The victims are often hung from cranes in public with an audience that includes children.
There is a new campaign of throwing acid in the faces of women not considered “modest” by roving gangs, and probably instigated by the Basiji paramilitary police. (Check photos on the Internet if you dare, but be warned.) Writer and professor emerita Phyllis Chesler wrote recently that the Women’s Freedom Forum of Iran told her laws have been passed to protect the acid throwers, and the regime has been “intimidating the families of the victims and hospital nurses and staff. Reporters are also prevented from going to hospitals to see the victims.”
There are also reports of increasing pressure on non-Muslim communities in Iran. The attacks are much like those of ISIS — but with no condemnation from the White House.
Support for Syrian murderer Bashar Assad: With the U.S. diverting attention to ISIS and demanding that “moderate Syrian rebels” (yes, quotation marks indicate skepticism about whether “moderates” exist and if they do, that we know who they are) shut down their attacks or postpone desired attacks against the Syrian government, which has been repressing, bombing, gassing, and starving their compatriots. Instead, says the U.S., turn on Sunni “radicals,” who are at least cousins of the Sunni “moderates,” and kill them first — removing one threat from Damascus.
More support for Assad — and Iran: The U.S. air campaign is the decision of the President, who said we are there at the “invitation of the Iraqi government.” That creates two problems: the Iraqi government, even the new one, is Shiite-dominated and beholden to Iran; and it makes the U.S. Air Force an agent of those two bodies against their most serious adversaries.
If Iran and the Baghdad government are so worried about ISIS (and they are), why not let THEM do something about it? Why is the U.S. trying (not very successfully) to create a Sunni coalition to fight a Sunni organization? America’s tepid air support and failure to provide American or allied “boots on the ground” have already bred resentment among Iraqi Sunnis, who are considering how to create some stability with ISIS rather than fighting what they see as a losing battle. (See U.S. withdrawal from Afghanistan for similar problems with the Afghan National Security Force.)

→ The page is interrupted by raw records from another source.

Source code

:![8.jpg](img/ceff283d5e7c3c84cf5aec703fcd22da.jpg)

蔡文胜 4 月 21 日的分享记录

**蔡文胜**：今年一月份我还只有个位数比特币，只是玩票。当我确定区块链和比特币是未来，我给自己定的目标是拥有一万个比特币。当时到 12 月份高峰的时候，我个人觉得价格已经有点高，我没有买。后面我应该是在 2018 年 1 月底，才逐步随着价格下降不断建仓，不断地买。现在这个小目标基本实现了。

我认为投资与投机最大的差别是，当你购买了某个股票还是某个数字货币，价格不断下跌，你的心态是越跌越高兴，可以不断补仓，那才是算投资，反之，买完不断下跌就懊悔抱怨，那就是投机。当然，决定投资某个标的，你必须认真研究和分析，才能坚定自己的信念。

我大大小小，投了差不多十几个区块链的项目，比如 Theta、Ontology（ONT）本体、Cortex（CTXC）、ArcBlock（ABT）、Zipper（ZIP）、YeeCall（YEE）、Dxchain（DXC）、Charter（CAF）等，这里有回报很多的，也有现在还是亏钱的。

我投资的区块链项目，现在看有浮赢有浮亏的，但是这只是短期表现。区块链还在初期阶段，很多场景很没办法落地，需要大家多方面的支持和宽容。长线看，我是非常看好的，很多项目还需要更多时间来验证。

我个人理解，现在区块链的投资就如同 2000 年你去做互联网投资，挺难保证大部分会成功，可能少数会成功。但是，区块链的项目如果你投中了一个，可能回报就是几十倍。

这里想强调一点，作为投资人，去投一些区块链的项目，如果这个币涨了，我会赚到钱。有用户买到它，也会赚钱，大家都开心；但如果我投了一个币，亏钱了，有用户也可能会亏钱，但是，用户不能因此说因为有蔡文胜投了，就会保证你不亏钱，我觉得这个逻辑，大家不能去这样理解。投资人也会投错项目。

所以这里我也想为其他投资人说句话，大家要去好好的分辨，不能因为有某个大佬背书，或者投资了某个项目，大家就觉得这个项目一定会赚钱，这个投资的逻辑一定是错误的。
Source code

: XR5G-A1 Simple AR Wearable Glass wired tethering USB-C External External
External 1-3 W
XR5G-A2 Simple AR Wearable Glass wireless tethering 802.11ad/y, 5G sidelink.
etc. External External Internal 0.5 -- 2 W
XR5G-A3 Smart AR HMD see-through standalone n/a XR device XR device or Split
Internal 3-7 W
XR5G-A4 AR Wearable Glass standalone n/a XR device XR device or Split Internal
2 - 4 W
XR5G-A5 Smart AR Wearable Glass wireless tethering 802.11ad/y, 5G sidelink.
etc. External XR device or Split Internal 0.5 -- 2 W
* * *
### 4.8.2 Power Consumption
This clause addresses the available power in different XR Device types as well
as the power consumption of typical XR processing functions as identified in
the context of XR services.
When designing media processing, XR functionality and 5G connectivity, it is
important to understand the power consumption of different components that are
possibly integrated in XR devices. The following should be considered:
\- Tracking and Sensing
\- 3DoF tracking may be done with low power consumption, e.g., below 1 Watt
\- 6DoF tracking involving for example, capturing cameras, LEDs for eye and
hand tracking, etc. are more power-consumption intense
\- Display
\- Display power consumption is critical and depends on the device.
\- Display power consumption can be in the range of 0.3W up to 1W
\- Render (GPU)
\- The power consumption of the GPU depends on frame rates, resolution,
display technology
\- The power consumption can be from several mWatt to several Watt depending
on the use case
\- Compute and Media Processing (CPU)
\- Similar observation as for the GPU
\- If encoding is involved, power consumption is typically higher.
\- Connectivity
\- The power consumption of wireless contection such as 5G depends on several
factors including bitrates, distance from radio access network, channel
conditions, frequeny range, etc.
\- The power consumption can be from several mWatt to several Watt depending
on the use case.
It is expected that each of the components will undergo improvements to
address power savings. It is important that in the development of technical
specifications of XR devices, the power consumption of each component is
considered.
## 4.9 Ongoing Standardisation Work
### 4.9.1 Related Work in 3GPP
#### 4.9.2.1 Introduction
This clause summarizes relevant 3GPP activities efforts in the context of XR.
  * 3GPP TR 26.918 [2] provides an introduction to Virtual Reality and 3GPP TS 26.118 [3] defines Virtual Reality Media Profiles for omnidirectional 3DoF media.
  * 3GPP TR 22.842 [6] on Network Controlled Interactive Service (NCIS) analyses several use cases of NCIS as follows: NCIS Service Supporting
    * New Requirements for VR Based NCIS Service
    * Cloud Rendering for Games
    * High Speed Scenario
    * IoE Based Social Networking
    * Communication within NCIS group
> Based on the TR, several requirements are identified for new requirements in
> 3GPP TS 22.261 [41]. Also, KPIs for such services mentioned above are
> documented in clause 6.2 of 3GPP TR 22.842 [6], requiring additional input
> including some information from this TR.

Perhaps most important: The total erasure of all international sanctions. There have been justified complaints about European countries running to do business with Iran, even during the sanctions period; Germany may be the prime offender here. But the U.S. has jumped in bed with them—first releasing billions in frozen Iranian assets and now permitting U.S. companies to sign new contracts with the Islamic Republic. A week ago, Boeing, a major U.S. defense contractor, announced that it had signed its first new contract with Iran since 1979.
The game is not over at halftime. No matter how great the score disparity, if the team behind — in this case the P5+1 — makes adjustments and sticks to its goals, victory is still possible. It is not likely in this instance because the Coach-in-Chief, President Obama, appears to believe the West and Iran are on the same team looking for a negotiated tie.
The Iranians, however, are looking for nuclear weapons.